**WHAT TO PRODUCE:**
Below are some records. Output the lines from the first one through the line that holds "(hpglpenspeed 20)", exactly as written, with no pictures.

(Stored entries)
■ ■ ■ ■ ■

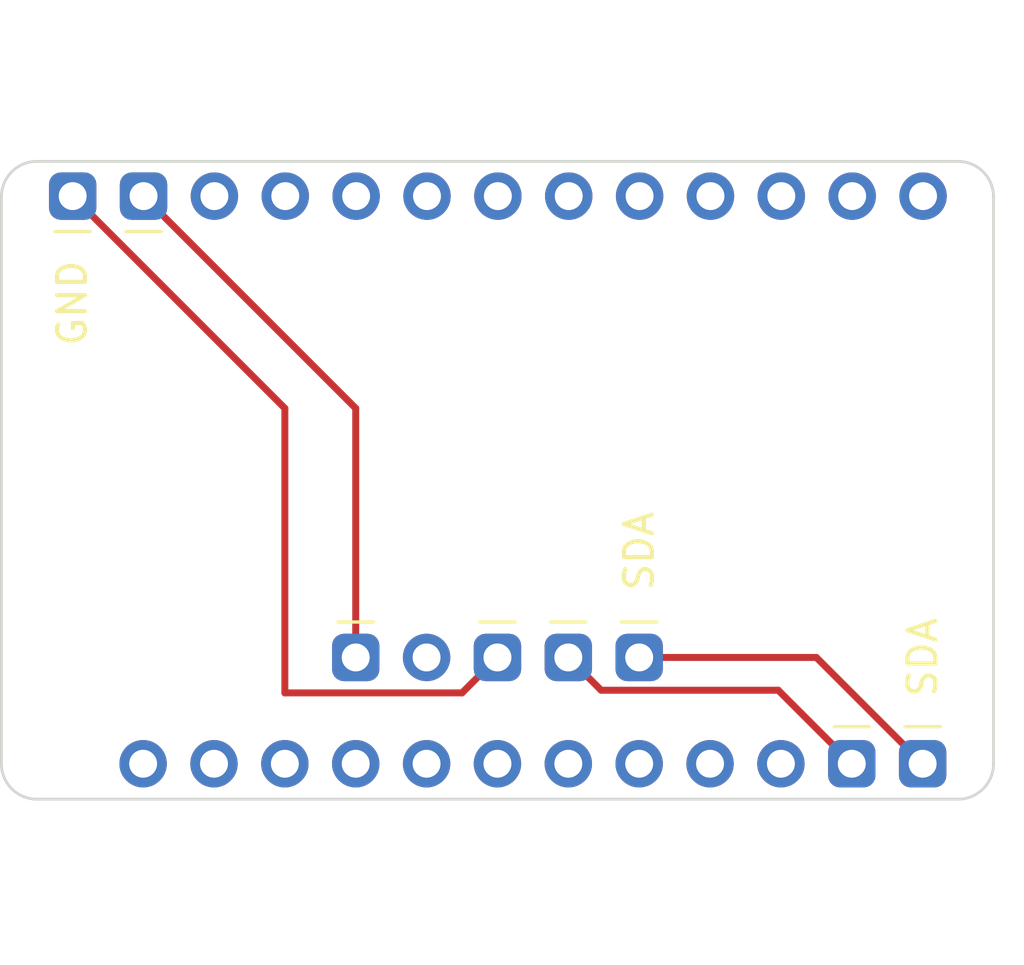
<source format=kicad_pcb>
(kicad_pcb (version 20211014) (generator pcbnew)

  (general
    (thickness 1.6)
  )

  (paper "A4")
  (layers
    (0 "F.Cu" signal)
    (31 "B.Cu" signal)
    (32 "B.Adhes" user "B.Adhesive")
    (33 "F.Adhes" user "F.Adhesive")
    (34 "B.Paste" user)
    (35 "F.Paste" user)
    (36 "B.SilkS" user "B.Silkscreen")
    (37 "F.SilkS" user "F.Silkscreen")
    (38 "B.Mask" user)
    (39 "F.Mask" user)
    (40 "Dwgs.User" user "User.Drawings")
    (41 "Cmts.User" user "User.Comments")
    (42 "Eco1.User" user "User.Eco1")
    (43 "Eco2.User" user "User.Eco2")
    (44 "Edge.Cuts" user)
    (45 "Margin" user)
    (46 "B.CrtYd" user "B.Courtyard")
    (47 "F.CrtYd" user "F.Courtyard")
    (48 "B.Fab" user)
    (49 "F.Fab" user)
    (50 "User.1" user)
    (51 "User.2" user)
    (52 "User.3" user)
    (53 "User.4" user)
    (54 "User.5" user)
    (55 "User.6" user)
    (56 "User.7" user)
    (57 "User.8" user)
    (58 "User.9" user)
  )

  (setup
    (pad_to_mask_clearance 0)
    (pcbplotparams
      (layerselection 0x00010f0_ffffffff)
      (disableapertmacros false)
      (usegerberextensions false)
      (usegerberattributes true)
      (usegerberadvancedattributes true)
      (creategerberjobfile true)
      (svguseinch false)
      (svgprecision 6)
      (excludeedgelayer true)
      (plotframeref false)
      (viasonmask false)
      (mode 1)
      (useauxorigin false)
      (hpglpennumber 1)
      (hpglpenspeed 20)
      (hpglpendiameter 15.000000)
      (dxfpolygonmode true)
      (dxfimperialunits true)
      (dxfusepcbnewfont true)
      (psnegative false)
      (psa4output false)
      (plotreference true)
      (plotvalue true)
      (plotinvisibletext false)
      (sketchpadsonfab false)
      (subtractmaskfromsilk false)
      (outputformat 1)
      (mirror false)
      (drillshape 0)
      (scaleselection 1)
      (outputdirectory "Gerber/")
    )
  )

  (net 0 "")
  (net 1 "Net-(J2-Pad1)")
  (net 2 "Net-(U1-Pad3)")
  (net 3 "Net-(U1-Pad5)")
  (net 4 "Net-(J2-Pad2)")

  (footprint "Connector_PinSocket_2.54mm:PinSocket_1x13_P2.54mm_Vertical" (layer "F.Cu") (at 99.075 55.855 90))

  (footprint "Connector_PinSocket_2.54mm:PinSocket_1x05_P2.54mm_Vertical" (layer "F.Cu") (at 119.38 72.39 -90))

  (footprint "Connector_PinSocket_2.54mm:PinSocket_1x12_P2.54mm_Vertical" (layer "F.Cu") (at 129.54 76.2 -90))

  (gr_arc (start 132.08 76.2) (mid 131.708026 77.098026) (end 130.81 77.47) (layer "Edge.Cuts") (width 0.1) (tstamp 24ccf258-c0a4-42a5-9f38-37e59cc8a61a))
  (gr_line (start 97.79 54.61) (end 130.81 54.61) (layer "Edge.Cuts") (width 0.1) (tstamp 3bf350b6-6f8f-472f-8900-c6abec876db9))
  (gr_arc (start 96.52 55.88) (mid 96.891974 54.981974) (end 97.79 54.61) (layer "Edge.Cuts") (width 0.1) (tstamp 56fddfa3-898d-43c3-ae03-035f43df65a8))
  (gr_line (start 97.79 77.47) (end 130.81 77.47) (layer "Edge.Cuts") (width 0.1) (tstamp 5e8eae18-a743-4953-bf70-3a77b54ac17a))
  (gr_line (start 96.52 55.88) (end 96.52 76.2) (layer "Edge.Cuts") (width 0.1) (tstamp 6589c41c-0342-4241-83fe-e7e31b6d87c6))
  (gr_line (start 132.08 76.2) (end 132.08 55.88) (layer "Edge.Cuts") (width 0.1) (tstamp 7eead659-c5ae-40e4-b6f0-24998a502ba0))
  (gr_arc (start 97.79 77.47) (mid 96.891974 77.098026) (end 96.52 76.2) (layer "Edge.Cuts") (width 0.1) (tstamp 8391a230-5008-40d7-a3c7-4f5138223e1a))
  (gr_arc (start 130.81 54.61) (mid 131.708026 54.981974) (end 132.08 55.88) (layer "Edge.Cuts") (width 0.1) (tstamp f08edb2b-601a-446f-9f9c-cd182b268353))

  (segment (start 119.38 72.39) (end 125.73 72.39) (width 0.25) (layer "F.Cu") (net 1) (tstamp 4727bf17-38b3-4e2f-b616-757e8f0d97a3))
  (segment (start 125.73 72.39) (end 129.54 76.2) (width 0.25) (layer "F.Cu") (net 1) (tstamp 6d396c1a-3d2f-4237-851c-c7f326f5f1e2))
  (segment (start 106.68 63.46) (end 99.075 55.855) (width 0.25) (layer "F.Cu") (net 2) (tstamp 03f532d4-9f29-4412-a4d4-950a0b3aa4e1))
  (segment (start 113.03 73.66) (end 106.68 73.66) (width 0.25) (layer "F.Cu") (net 2) (tstamp 44992ad8-67c4-4ab6-afff-ba14c17da910))
  (segment (start 106.68 73.66) (end 106.68 63.46) (width 0.25) (layer "F.Cu") (net 2) (tstamp 6c7b5e92-ba99-4601-a594-4271a746efd5))
  (segment (start 114.3 72.39) (end 113.03 73.66) (width 0.25) (layer "F.Cu") (net 2) (tstamp b7c65fe9-9799-4975-a838-28f2c16b2536))
  (segment (start 109.22 72.39) (end 109.22 63.46) (width 0.25) (layer "F.Cu") (net 3) (tstamp 3eb4b85c-88a8-416d-94d9-ba5a3132071a))
  (segment (start 109.22 63.46) (end 101.615 55.855) (width 0.25) (layer "F.Cu") (net 3) (tstamp 4cdc5e8a-3737-4091-b5ec-40c0c2b70461))
  (segment (start 124.365 73.565) (end 127 76.2) (width 0.25) (layer "F.Cu") (net 4) (tstamp 38747639-467b-4856-b199-25fd3fc1c57b))
  (segment (start 116.84 72.39) (end 118.015 73.565) (width 0.25) (layer "F.Cu") (net 4) (tstamp 3f255d63-7b5c-4a51-b9ee-964b210451b2))
  (segment (start 118.015 73.565) (end 124.365 73.565) (width 0.25) (layer "F.Cu") (net 4) (tstamp ae22ccde-d1f7-4595-a2ae-12f67a3810da))

)

</source>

■ ■ ■ ■ ■

**ANSWER TO THE PROBLEM:**
<source format=kicad_pcb>
(kicad_pcb (version 20211014) (generator pcbnew)

  (general
    (thickness 1.6)
  )

  (paper "A4")
  (layers
    (0 "F.Cu" signal)
    (31 "B.Cu" signal)
    (32 "B.Adhes" user "B.Adhesive")
    (33 "F.Adhes" user "F.Adhesive")
    (34 "B.Paste" user)
    (35 "F.Paste" user)
    (36 "B.SilkS" user "B.Silkscreen")
    (37 "F.SilkS" user "F.Silkscreen")
    (38 "B.Mask" user)
    (39 "F.Mask" user)
    (40 "Dwgs.User" user "User.Drawings")
    (41 "Cmts.User" user "User.Comments")
    (42 "Eco1.User" user "User.Eco1")
    (43 "Eco2.User" user "User.Eco2")
    (44 "Edge.Cuts" user)
    (45 "Margin" user)
    (46 "B.CrtYd" user "B.Courtyard")
    (47 "F.CrtYd" user "F.Courtyard")
    (48 "B.Fab" user)
    (49 "F.Fab" user)
    (50 "User.1" user)
    (51 "User.2" user)
    (52 "User.3" user)
    (53 "User.4" user)
    (54 "User.5" user)
    (55 "User.6" user)
    (56 "User.7" user)
    (57 "User.8" user)
    (58 "User.9" user)
  )

  (setup
    (pad_to_mask_clearance 0)
    (pcbplotparams
      (layerselection 0x00010f0_ffffffff)
      (disableapertmacros false)
      (usegerberextensions false)
      (usegerberattributes true)
      (usegerberadvancedattributes true)
      (creategerberjobfile true)
      (svguseinch false)
      (svgprecision 6)
      (excludeedgelayer true)
      (plotframeref false)
      (viasonmask false)
      (mode 1)
      (useauxorigin false)
      (hpglpennumber 1)
      (hpglpenspeed 20)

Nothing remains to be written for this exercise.